== Exercise goal ==
In the data that follows, give the number of lines containing the word "wire". Offer no additional comment.

== Extracted information ==
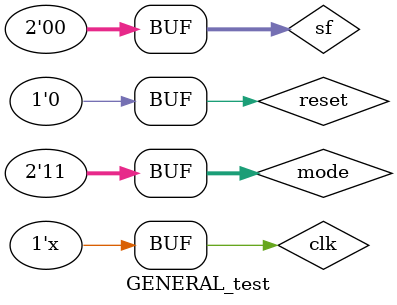
<source format=v>
`timescale 1ns / 1ps


module GENERAL_test;

	// Inputs
	reg clk;
	reg reset;
	reg [1:0] sf;
	reg [1:0] mode;

	// Outputs
	wire [7:0] LED1;
	wire [7:0] LED2;
	wire [7:0] LED3;
	wire [7:0] LED4;

	// Instantiate the Unit Under Test (UUT)
	GENERAL uut (
		.clk(clk), 
		.reset(reset), 
		.sf(sf), 
		.mode(mode), 
		.LED1(LED1), 
		.LED2(LED2), 
		.LED3(LED3), 
		.LED4(LED4)
	);
always
begin 
#10;clk=~clk;
end
	initial begin
		// Initialize Inputs
		clk = 0;
		sf=0;
		mode = 2'b11;
		reset = 0;
		#20;
		reset = 1;
		#20;
		reset = 0;
		// Wait 100 ns for global reset to finish
		#500;
        
		// Add stimulus here

	end
      
endmodule


</source>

== Response ==
4